20 gennaio 2015

TANTO RUMORE PER NULLA:IL CASO DEI VIGILI ASSENTI LA NOTTE DI CAPODANNO A ROMA

 

 
 
 
 
Come era prevedibile , l’affaire dei vigili assenti a Roma la notte di Capodanno si è sgonfiato: dei 500 e passa certificati medici, solo qualcuno è contestabile.Stiamo parlando di nemmeno dieci vigili che avranno tutto il tempo di presentare le loro giustificazioni.Pene previste qualora ritenuti effettivamente  “colpevoli”:qualche debole reclamo o al massimo qualche giornata di sospensione.E allora?

Allora l’episodio ci insegna un paio di cose che dovrebbero essere tenute ben in mente da chi governa la città di Roma e soprattutto dal nostro caro Sindaco,il sor Ignazio.

Lasciarsi andare a dichiarazioni forti,chiedere l’immediato licenziamento dei colpevoli  di assenteismo si è rivelato un boomerang.Qui siamo a Roma non negli USA e si gioca con le regole della casa.Lei,caro Sindaco, e il suo comandante,Raffaele Clemente, avete dimostrato ancora una volta scarsa capacità gestionale e scarsissima empatia con il corpo dei vigili.Corpo dei vigili che in tutti questi anni si è dato delle regole ,con l’avallo del Sindaco di turno,che sanno utilizzare benissimo,che sanno modellare a perfezione a seconda le occasioni,che tirano fuori al momento opportuno con un sincronismo e con una solidarietà di corpo non comuni.E’ chiaro che la trappola di Capodanno non è stata casuale e che “l’epidemia” era nell’aria.Noi pensiamo che né il Sindaco,né il comandante Clemente né altri seduti in Giunta abbiano  avuto le antenne giuste  per intercettare o almeno rendersi conto della gravità della situazione,del pericolo né tantomeno abbiano saputo usare un po’ di intelligenza e di disponibilità al dialogo o almeno di ascolto.
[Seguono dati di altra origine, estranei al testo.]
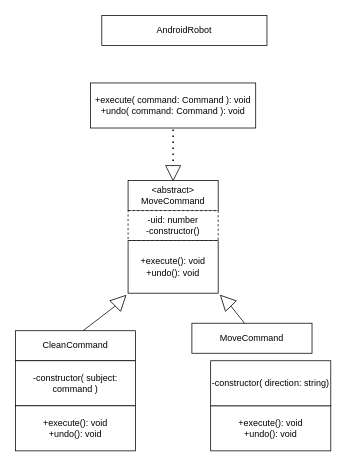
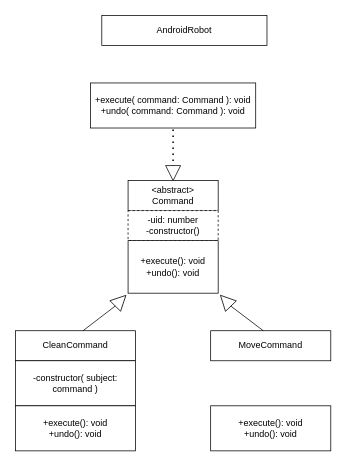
  <mxCell id="0" />
  <mxCell id="1" parent="0" />
  <mxCell id="2" value="AndroidRobot" style="rounded=0;whiteSpace=wrap;html=1;" parent="1" vertex="1"><mxGeometry x="135" y="20" width="220" height="40" as="geometry" /></mxCell>
  <mxCell id="3" value="+execute( command: Command ): void&lt;br&gt;+undo( command: Command ): void" style="rounded=0;whiteSpace=wrap;html=1;" parent="1" vertex="1"><mxGeometry x="120" y="110" width="220" height="60" as="geometry" /></mxCell>
- <mxCell id="4" value="&amp;lt;abstract&amp;gt;&lt;br&gt;MoveCommand" style="rounded=0;whiteSpace=wrap;html=1;" parent="1" vertex="1"><mxGeometry x="170" y="240" width="120" height="40" as="geometry" /></mxCell>
+ <mxCell id="4" value="&amp;lt;abstract&amp;gt;&lt;br&gt;Command" style="rounded=0;whiteSpace=wrap;html=1;" parent="1" vertex="1"><mxGeometry x="170" y="240" width="120" height="40" as="geometry" /></mxCell>
  <mxCell id="5" value="-uid: number&lt;br&gt;-constructor()" style="rounded=0;whiteSpace=wrap;html=1;dashed=1;" parent="1" vertex="1"><mxGeometry x="170" y="280" width="120" height="40" as="geometry" /></mxCell>
  <mxCell id="6" value="+execute(): void&lt;br&gt;+undo(): void" style="rounded=0;whiteSpace=wrap;html=1;" parent="1" vertex="1"><mxGeometry x="170" y="320" width="120" height="70" as="geometry" /></mxCell>
  <mxCell id="7" value="" style="endArrow=none;dashed=1;html=1;dashPattern=1 3;strokeWidth=2;entryX=0.5;entryY=1;entryDx=0;entryDy=0;" parent="1" target="3" edge="1"><mxGeometry width="50" height="50" relative="1" as="geometry"><mxPoint x="230" y="230" as="sourcePoint" /><mxPoint x="209.88" y="180" as="targetPoint" /></mxGeometry></mxCell>
  <mxCell id="8" value="CleanCommand" style="rounded=0;whiteSpace=wrap;html=1;" parent="1" vertex="1"><mxGeometry x="20" y="440" width="160" height="40" as="geometry" /></mxCell>
  <mxCell id="9" value="-constructor( subject: command )" style="rounded=0;whiteSpace=wrap;html=1;" parent="1" vertex="1"><mxGeometry x="20" y="480" width="160" height="60" as="geometry" /></mxCell>
  <mxCell id="10" value="+execute(): void&lt;br&gt;+undo(): void" style="rounded=0;whiteSpace=wrap;html=1;" parent="1" vertex="1"><mxGeometry x="20" y="540" width="160" height="60" as="geometry" /></mxCell>
- <mxCell id="11" value="MoveCommand" style="rounded=0;whiteSpace=wrap;html=1;" parent="1" vertex="1"><mxGeometry x="255" y="430" width="160" height="40" as="geometry" /></mxCell>
+ <mxCell id="11" value="MoveCommand" style="rounded=0;whiteSpace=wrap;html=1;" parent="1" vertex="1"><mxGeometry x="280" y="440" width="160" height="40" as="geometry" /></mxCell>
  <mxCell id="12" value="" style="triangle;whiteSpace=wrap;html=1;rotation=90;" parent="1" vertex="1"><mxGeometry x="220" y="220" width="20" height="20" as="geometry" /></mxCell>
  <mxCell id="13" value="+execute(): void&lt;br&gt;+undo(): void" style="rounded=0;whiteSpace=wrap;html=1;" parent="1" vertex="1"><mxGeometry x="280" y="540" width="160" height="60" as="geometry" /></mxCell>
- <mxCell id="14" value="-constructor( direction: string)" style="rounded=0;whiteSpace=wrap;html=1;" parent="1" vertex="1"><mxGeometry x="280" y="480" width="160" height="60" as="geometry" /></mxCell>
  <mxCell id="15" value="" style="triangle;whiteSpace=wrap;html=1;rotation=-45;" parent="1" vertex="1"><mxGeometry x="150" y="390" width="20" height="20" as="geometry" /></mxCell>
  <mxCell id="16" value="" style="triangle;whiteSpace=wrap;html=1;rotation=-134;" parent="1" vertex="1"><mxGeometry x="290" y="390" width="20" height="20" as="geometry" /></mxCell>
  <mxCell id="17" value="" style="endArrow=none;html=1;entryX=0;entryY=0.5;entryDx=0;entryDy=0;" parent="1" target="15" edge="1"><mxGeometry width="50" height="50" relative="1" as="geometry"><mxPoint x="110" y="440" as="sourcePoint" /><mxPoint x="150" y="410" as="targetPoint" /></mxGeometry></mxCell>
  <mxCell id="18" value="" style="endArrow=none;html=1;entryX=0;entryY=0.5;entryDx=0;entryDy=0;exitX=0.438;exitY=0;exitDx=0;exitDy=0;exitPerimeter=0;" parent="1" source="11" target="16" edge="1"><mxGeometry width="50" height="50" relative="1" as="geometry"><mxPoint x="240" y="440" as="sourcePoint" /><mxPoint x="290" y="390" as="targetPoint" /></mxGeometry></mxCell>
C’è da dire però che un corpo di vigili che usa le regole che si è dato per mostrare  i propri muscoli al Sindaco e ad un comandante sgradito ai più,non dimostra un grande rispetto e senso di responsabilità per la città e per i cittadini che dovrebbe tutelare.Un corpo che non sente questo  e che antepone i propri “diritti” e le proprie “rivendicazioni” al proprio dovere e agli obblighi a cui lo richiama il fatto stesso di indossare una divisa,  non è un corpo di vigili  che ricopre  funzioni pubbliche.Al più è un corpo privato  composto da metronotte e  vigilantes.

Questa vicenda ,una triste vicenda,ha dimostrato ancora una volta che la capitale d’Italia,una grande città europea,è un gigante dai piedi d’argilla,i vigili,ma anche dotata di un cervello,il Sindaco e i suoi dirigenti e assessori,di scarso acume ed intelligenza.

Allora si riprenda il dialogo,si chiuda la trattativa ma si comincino a cambiare,anche lentamente le regole.Una città non può essere presa in ostaggio dai suoi dipendenti,tantomeno dal corpo dei vigili.
Poi dovremmo parlare dei medici che rilasciano i certificati di malattia forse un pò troppo superficialmente,che è una storia nella storia.Ma ci auguriamo che  a questo  ci penserà l'Ordine dei Medici.